Individualism in the US Has Helped Make It an Economic Success

Immigration has raised concerns in some about America’s demographic future. Some propose that an influx of migrants with foreign worldviews will fracture American society. This argument is based on the finding that the diversity generated by immigration deters social trust.

Trust is a crucial ingredient for societies to thrive by establishing collaborative institutions. Trusting societies are more cooperative and innovative because when people trust each other, they are more likely to share information. Trust also makes it easier to do business by lowering transaction costs.

People will expedite the business process when they have confidence in the integrity of their partners. Because trust is a stimulant for social progress, concerns that immigration will corrode social relations is a legitimate worry. However, the ripple effects of immigration are more complicated than the problems posed by a low-trust society.

Individualism has been a source of America’s strength and ingenuity. Risk-tolerant and individualistic individuals migrated to America where they built the most successful society in history. Unlike in other places in Western society, change is driven by individuals rather than imposed by foreign actors.

Lawrence Mead explains in his book Burdens of Freedom that although migrants prosper in America, recent waves of immigration have been propelled by non-Europeans who are not as individualistic as European whites. Such people do succeed in America. However, on average, they fail to embrace freedom as a burden requiring obligations.

The downside is that the lack of a widespread ethos of individualism among some groups precludes them from achieving parity with the dominant white majority. East Asians do well financially in America, yet Mead opines that academics lament their conformity and inability to chart new terrains. Mead thinks that importing less-individualistic migrants from non-Western countries will sap American dynamism by reducing the propensity for individualism.

Historically, America succeeded at assimilating migrants. However, with the advent of multiculturalism, assimilation has become a dirty word. Instead, activists debase the founding fathers and European philosophers. Traits we associate with the West like individualism and analytical thinking are demeaned as products of white supremacy.

Therefore, it’s unlikely that future generations of immigrants will assimilate in large numbers. Mead’s conclusions might sound farfetched, but they are endorsed by research exploring the long-term effects of culture.

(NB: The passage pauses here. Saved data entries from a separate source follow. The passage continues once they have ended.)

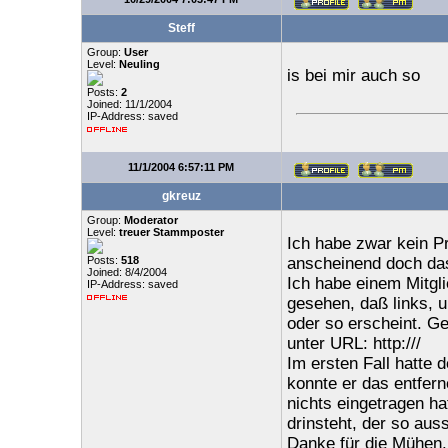
Steff
Group:
User
Level:
Neuling
is bei mir auch so
Posts:
2
Joined: 11/1/2004
IP-Address: saved
11/1/2004 6:57:11 PM
gkreuz
Group:
Moderator
Level:
treuer Stammposter
Ich habe zwar kein Pr
Posts:
518
anscheinend doch das 
Joined: 8/4/2004
Ich habe einem Mitgli
IP-Address: saved
gesehen, daß links, u
oder so erscheint. Ge
unter URL: http:///
Im ersten Fall hatte d
konnte er das entfern
nichts eingetragen hat
drinsteht, der so auss
Danke für die Mühen.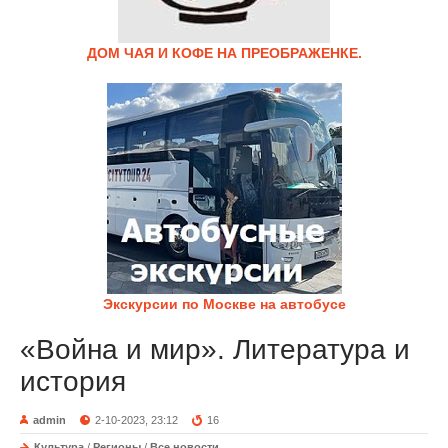
ДОМ ЧАЯ И КОФЕ НА ПРЕОБРАЖЕНКЕ.
Экскурсии по Москве на автобусе
«Война и мир». Литература и
история
admin
2-10-2023, 23:12
16
Культура
/
Регионы
/
Все новости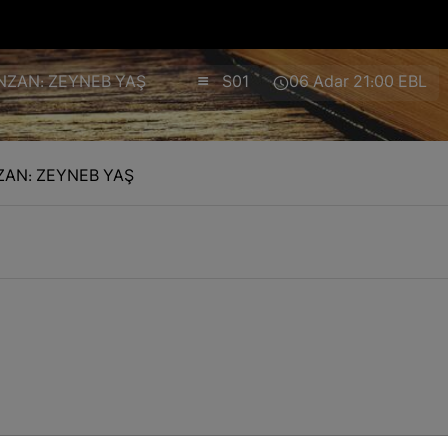
ANZAN: ZEYNEB YAŞ
S01
06 Adar 21:00 EBL
ZAN: ZEYNEB YAŞ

Personality is heritable, so nonindividualistic immigrants are likely to birth nonindividualistic children. Individualism is a strong predictor of innovation and economic growth. Hence, a surge in less-individualistic people can limit economic growth rates.

Evidence analyzed by London School of Economics researcher Sijie Hu indicates that the reproduction of personality traits hostile to innovation stymies growth. Studying the reproductive rates of imperial China, Hu shows that elites who subscribed to the conformist tendencies of Confucianism were likely to reproduce, and this adversely affected economic growth rates during the Qing dynasty. So, Mead is not wrong to suggest that a less-individualistic America could lead to unfavorable economic outcomes.

Libertarians are wary of proposals to restrict immigration, due to economic and philosophical reasons. However, they must address the damages that immigration poses to sustaining American ingenuity. All cultures don’t lead to similar outcomes, so libertarians must account for cultural consequences when promoting immigration.